▶ Assigned task: Reproduce the listing that follows word for word, without its pictures.

▶ Record excerpts:
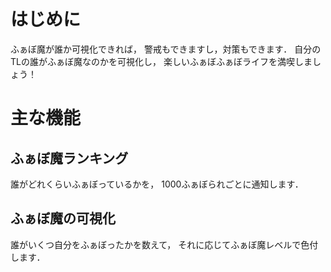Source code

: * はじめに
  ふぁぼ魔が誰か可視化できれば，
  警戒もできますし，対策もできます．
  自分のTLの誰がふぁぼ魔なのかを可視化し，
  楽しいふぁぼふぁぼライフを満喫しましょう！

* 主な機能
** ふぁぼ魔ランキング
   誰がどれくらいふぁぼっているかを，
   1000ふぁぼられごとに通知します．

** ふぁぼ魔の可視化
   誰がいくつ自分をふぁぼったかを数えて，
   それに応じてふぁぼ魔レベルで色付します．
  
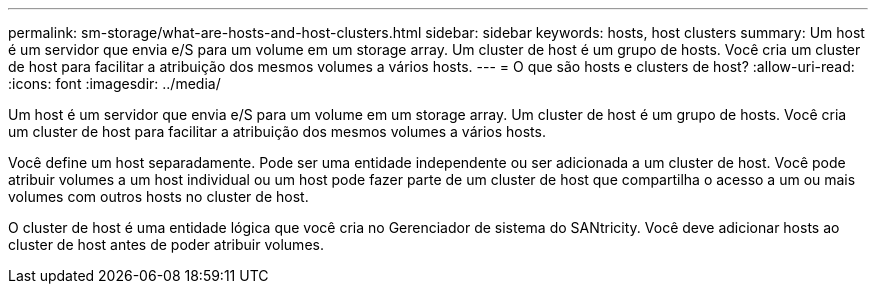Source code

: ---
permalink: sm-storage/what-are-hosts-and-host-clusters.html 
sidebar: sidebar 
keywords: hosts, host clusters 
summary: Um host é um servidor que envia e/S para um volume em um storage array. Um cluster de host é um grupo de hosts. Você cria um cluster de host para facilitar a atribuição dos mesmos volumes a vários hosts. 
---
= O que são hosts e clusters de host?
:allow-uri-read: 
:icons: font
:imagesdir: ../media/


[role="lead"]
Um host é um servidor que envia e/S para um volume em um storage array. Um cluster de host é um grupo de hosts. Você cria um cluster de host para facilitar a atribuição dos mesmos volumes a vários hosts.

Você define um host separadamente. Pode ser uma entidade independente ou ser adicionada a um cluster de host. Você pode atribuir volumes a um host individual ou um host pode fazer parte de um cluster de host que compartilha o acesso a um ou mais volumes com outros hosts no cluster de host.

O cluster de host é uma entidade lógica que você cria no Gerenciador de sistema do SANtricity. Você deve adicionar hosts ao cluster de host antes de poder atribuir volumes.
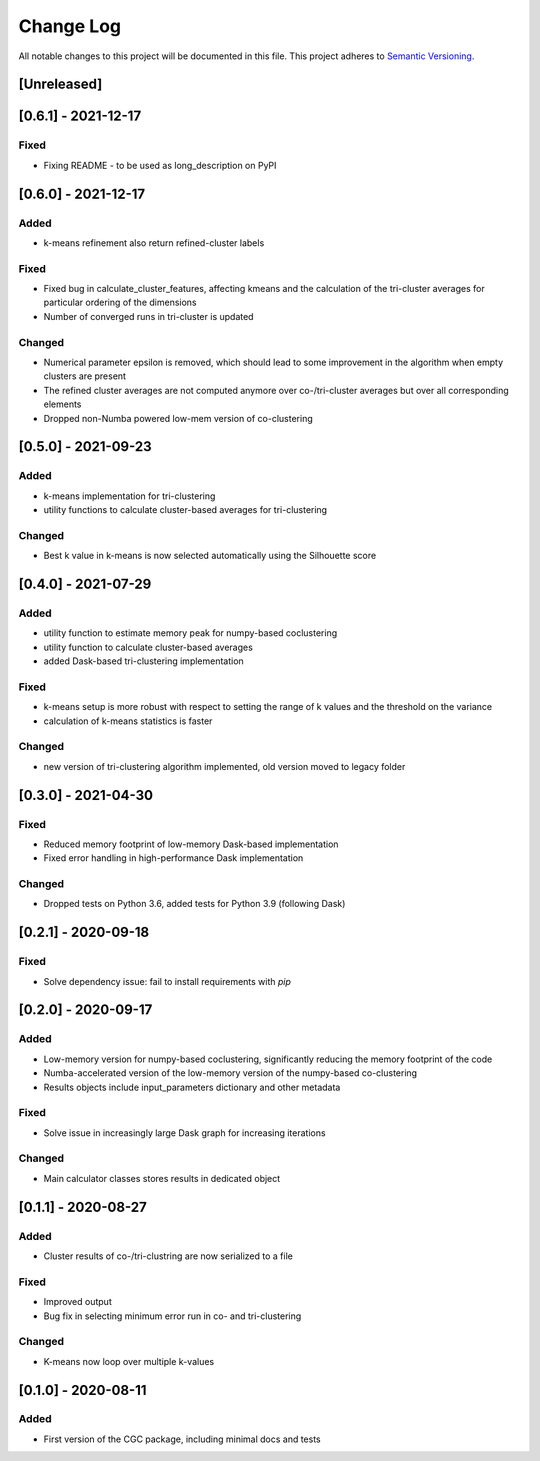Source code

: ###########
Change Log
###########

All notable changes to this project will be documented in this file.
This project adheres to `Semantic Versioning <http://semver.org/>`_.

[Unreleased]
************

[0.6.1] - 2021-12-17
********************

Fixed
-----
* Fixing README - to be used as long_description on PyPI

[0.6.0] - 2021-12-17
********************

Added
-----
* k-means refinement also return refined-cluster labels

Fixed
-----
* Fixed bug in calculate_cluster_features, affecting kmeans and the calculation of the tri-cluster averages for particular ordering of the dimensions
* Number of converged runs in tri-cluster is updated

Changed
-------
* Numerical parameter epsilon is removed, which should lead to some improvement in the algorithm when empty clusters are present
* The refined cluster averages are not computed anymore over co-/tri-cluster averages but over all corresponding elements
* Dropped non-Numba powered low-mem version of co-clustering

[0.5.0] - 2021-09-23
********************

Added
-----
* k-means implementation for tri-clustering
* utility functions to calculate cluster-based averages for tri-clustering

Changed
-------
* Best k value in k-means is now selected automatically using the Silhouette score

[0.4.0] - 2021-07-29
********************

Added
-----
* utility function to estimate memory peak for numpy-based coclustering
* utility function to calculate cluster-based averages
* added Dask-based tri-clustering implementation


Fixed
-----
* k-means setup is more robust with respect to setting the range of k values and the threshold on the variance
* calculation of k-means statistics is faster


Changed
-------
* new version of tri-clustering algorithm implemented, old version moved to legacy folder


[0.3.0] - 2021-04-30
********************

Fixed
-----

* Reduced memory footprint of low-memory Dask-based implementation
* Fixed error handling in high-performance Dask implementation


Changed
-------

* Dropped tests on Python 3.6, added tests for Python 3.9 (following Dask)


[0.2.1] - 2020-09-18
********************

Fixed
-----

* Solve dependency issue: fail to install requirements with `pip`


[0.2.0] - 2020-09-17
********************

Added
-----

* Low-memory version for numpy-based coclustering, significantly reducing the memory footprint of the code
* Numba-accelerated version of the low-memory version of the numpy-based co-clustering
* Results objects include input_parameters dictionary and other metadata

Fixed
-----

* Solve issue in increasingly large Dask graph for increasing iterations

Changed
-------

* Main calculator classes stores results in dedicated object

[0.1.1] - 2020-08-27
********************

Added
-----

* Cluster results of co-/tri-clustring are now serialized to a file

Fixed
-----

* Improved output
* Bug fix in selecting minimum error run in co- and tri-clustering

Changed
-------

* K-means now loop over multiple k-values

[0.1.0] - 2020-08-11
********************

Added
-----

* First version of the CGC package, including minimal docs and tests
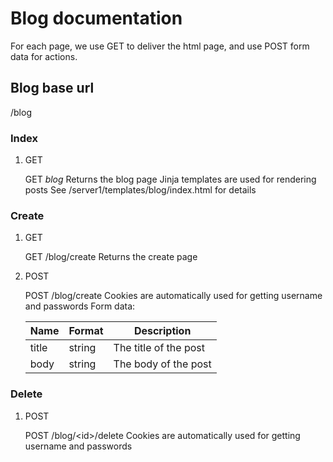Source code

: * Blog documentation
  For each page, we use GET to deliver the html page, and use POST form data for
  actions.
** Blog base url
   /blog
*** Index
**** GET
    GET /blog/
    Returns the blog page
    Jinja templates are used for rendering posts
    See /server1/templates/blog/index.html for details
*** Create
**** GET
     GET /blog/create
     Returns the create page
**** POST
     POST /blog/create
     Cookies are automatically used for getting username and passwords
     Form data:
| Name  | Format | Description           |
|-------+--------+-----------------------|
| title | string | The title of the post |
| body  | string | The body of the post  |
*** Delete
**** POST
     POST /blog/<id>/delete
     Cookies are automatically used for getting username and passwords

▶ Response box:
Source code

: * はじめに
  ふぁぼ魔が誰か可視化できれば，
  警戒もできますし，対策もできます．
  自分のTLの誰がふぁぼ魔なのかを可視化し，
  楽しいふぁぼふぁぼライフを満喫しましょう！

* 主な機能
** ふぁぼ魔ランキング
   誰がどれくらいふぁぼっているかを，
   1000ふぁぼられごとに通知します．

** ふぁぼ魔の可視化
   誰がいくつ自分をふぁぼったかを数えて，
   それに応じてふぁぼ魔レベルで色付します．
  
Source code

: ---
permalink: sm-storage/what-are-hosts-and-host-clusters.html 
sidebar: sidebar 
keywords: hosts, host clusters 
summary: Um host é um servidor que envia e/S para um volume em um storage array. Um cluster de host é um grupo de hosts. Você cria um cluster de host para facilitar a atribuição dos mesmos volumes a vários hosts. 
---
= O que são hosts e clusters de host?
:allow-uri-read: 
:icons: font
:imagesdir: ../media/


[role="lead"]
Um host é um servidor que envia e/S para um volume em um storage array. Um cluster de host é um grupo de hosts. Você cria um cluster de host para facilitar a atribuição dos mesmos volumes a vários hosts.

Você define um host separadamente. Pode ser uma entidade independente ou ser adicionada a um cluster de host. Você pode atribuir volumes a um host individual ou um host pode fazer parte de um cluster de host que compartilha o acesso a um ou mais volumes com outros hosts no cluster de host.

O cluster de host é uma entidade lógica que você cria no Gerenciador de sistema do SANtricity. Você deve adicionar hosts ao cluster de host antes de poder atribuir volumes.
Source code

: ###########
Change Log
###########

All notable changes to this project will be documented in this file.
This project adheres to `Semantic Versioning <http://semver.org/>`_.

[Unreleased]
************

[0.6.1] - 2021-12-17
********************

Fixed
-----
* Fixing README - to be used as long_description on PyPI

[0.6.0] - 2021-12-17
********************

Added
-----
* k-means refinement also return refined-cluster labels

Fixed
-----
* Fixed bug in calculate_cluster_features, affecting kmeans and the calculation of the tri-cluster averages for particular ordering of the dimensions
* Number of converged runs in tri-cluster is updated

Changed
-------
* Numerical parameter epsilon is removed, which should lead to some improvement in the algorithm when empty clusters are present
* The refined cluster averages are not computed anymore over co-/tri-cluster averages but over all corresponding elements
* Dropped non-Numba powered low-mem version of co-clustering

[0.5.0] - 2021-09-23
********************

Added
-----
* k-means implementation for tri-clustering
* utility functions to calculate cluster-based averages for tri-clustering

Changed
-------
* Best k value in k-means is now selected automatically using the Silhouette score

[0.4.0] - 2021-07-29
********************

Added
-----
* utility function to estimate memory peak for numpy-based coclustering
* utility function to calculate cluster-based averages
* added Dask-based tri-clustering implementation


Fixed
-----
* k-means setup is more robust with respect to setting the range of k values and the threshold on the variance
* calculation of k-means statistics is faster


Changed
-------
* new version of tri-clustering algorithm implemented, old version moved to legacy folder


[0.3.0] - 2021-04-30
********************

Fixed
-----

* Reduced memory footprint of low-memory Dask-based implementation
* Fixed error handling in high-performance Dask implementation


Changed
-------

* Dropped tests on Python 3.6, added tests for Python 3.9 (following Dask)


[0.2.1] - 2020-09-18
********************

Fixed
-----

* Solve dependency issue: fail to install requirements with `pip`


[0.2.0] - 2020-09-17
********************

Added
-----

* Low-memory version for numpy-based coclustering, significantly reducing the memory footprint of the code
* Numba-accelerated version of the low-memory version of the numpy-based co-clustering
* Results objects include input_parameters dictionary and other metadata

Fixed
-----

* Solve issue in increasingly large Dask graph for increasing iterations

Changed
-------

* Main calculator classes stores results in dedicated object

[0.1.1] - 2020-08-27
********************

Added
-----

* Cluster results of co-/tri-clustring are now serialized to a file

Fixed
-----

* Improved output
* Bug fix in selecting minimum error run in co- and tri-clustering

Changed
-------

* K-means now loop over multiple k-values

[0.1.0] - 2020-08-11
********************

Added
-----

* First version of the CGC package, including minimal docs and tests
Source code

: * Blog documentation
  For each page, we use GET to deliver the html page, and use POST form data for
  actions.
** Blog base url
   /blog
*** Index
**** GET
    GET /blog/
    Returns the blog page
    Jinja templates are used for rendering posts
    See /server1/templates/blog/index.html for details
*** Create
**** GET
     GET /blog/create
     Returns the create page
**** POST
     POST /blog/create
     Cookies are automatically used for getting username and passwords
     Form data:
| Name  | Format | Description           |
|-------+--------+-----------------------|
| title | string | The title of the post |
| body  | string | The body of the post  |
*** Delete
**** POST
     POST /blog/<id>/delete
     Cookies are automatically used for getting username and passwords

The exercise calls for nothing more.